RECORDS SUPPLIED:
::::
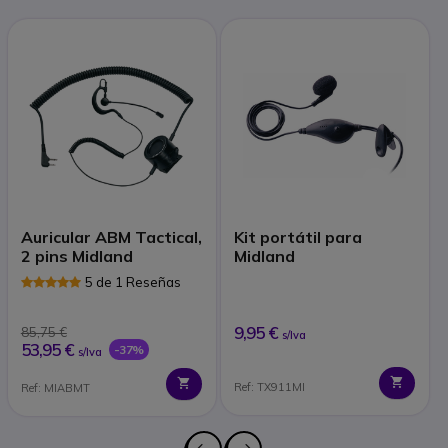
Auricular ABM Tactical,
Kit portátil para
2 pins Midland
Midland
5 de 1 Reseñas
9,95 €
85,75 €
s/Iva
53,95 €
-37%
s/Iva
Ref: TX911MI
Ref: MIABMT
::::
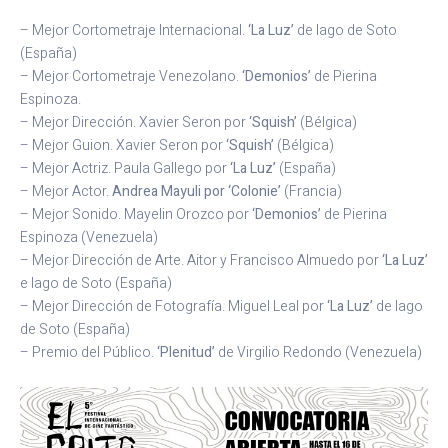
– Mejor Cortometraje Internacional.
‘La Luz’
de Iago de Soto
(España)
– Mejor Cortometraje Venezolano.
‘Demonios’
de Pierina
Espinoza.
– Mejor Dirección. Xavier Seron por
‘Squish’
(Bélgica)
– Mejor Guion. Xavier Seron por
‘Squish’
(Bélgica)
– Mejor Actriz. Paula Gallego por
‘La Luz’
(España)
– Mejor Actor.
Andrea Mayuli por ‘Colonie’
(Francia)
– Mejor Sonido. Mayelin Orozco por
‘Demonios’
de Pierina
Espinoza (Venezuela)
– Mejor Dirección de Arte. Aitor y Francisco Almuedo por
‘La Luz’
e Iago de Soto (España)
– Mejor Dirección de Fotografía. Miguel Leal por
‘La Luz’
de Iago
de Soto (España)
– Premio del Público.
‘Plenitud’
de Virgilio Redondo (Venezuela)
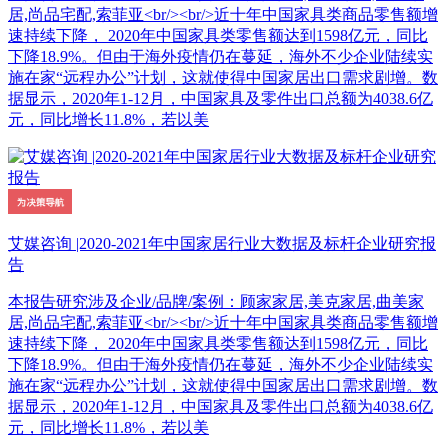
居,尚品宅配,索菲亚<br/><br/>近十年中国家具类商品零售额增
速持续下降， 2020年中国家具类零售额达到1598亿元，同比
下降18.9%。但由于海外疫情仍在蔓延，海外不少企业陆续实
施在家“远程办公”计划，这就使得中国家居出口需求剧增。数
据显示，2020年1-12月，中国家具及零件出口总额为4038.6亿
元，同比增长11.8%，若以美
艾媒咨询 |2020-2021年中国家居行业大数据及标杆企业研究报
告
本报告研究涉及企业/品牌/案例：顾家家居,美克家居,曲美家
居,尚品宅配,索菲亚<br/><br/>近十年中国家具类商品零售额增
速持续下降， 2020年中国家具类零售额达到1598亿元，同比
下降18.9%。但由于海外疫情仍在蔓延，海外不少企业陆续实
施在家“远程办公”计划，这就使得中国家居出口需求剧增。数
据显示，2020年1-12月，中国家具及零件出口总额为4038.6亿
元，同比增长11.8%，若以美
::::
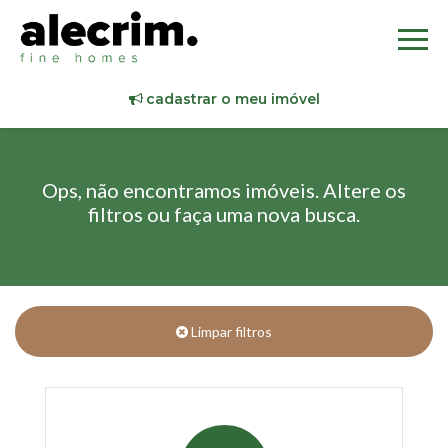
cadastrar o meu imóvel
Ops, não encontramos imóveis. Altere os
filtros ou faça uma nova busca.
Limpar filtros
::::
EXERCISE: Reproduce the rows starting with the line containing "Mejor Cortometraje Internacional." and going on through the line containing "de Virgilio Redondo (Venezuela)", keeping every character as it appears.

RESULT FOR THIS TASK:
– Mejor Cortometraje Internacional.
‘La Luz’
de Iago de Soto
(España)
– Mejor Cortometraje Venezolano.
‘Demonios’
de Pierina
Espinoza.
– Mejor Dirección. Xavier Seron por
‘Squish’
(Bélgica)
– Mejor Guion. Xavier Seron por
‘Squish’
(Bélgica)
– Mejor Actriz. Paula Gallego por
‘La Luz’
(España)
– Mejor Actor.
Andrea Mayuli por ‘Colonie’
(Francia)
– Mejor Sonido. Mayelin Orozco por
‘Demonios’
de Pierina
Espinoza (Venezuela)
– Mejor Dirección de Arte. Aitor y Francisco Almuedo por
‘La Luz’
e Iago de Soto (España)
– Mejor Dirección de Fotografía. Miguel Leal por
‘La Luz’
de Iago
de Soto (España)
– Premio del Público.
‘Plenitud’
de Virgilio Redondo (Venezuela)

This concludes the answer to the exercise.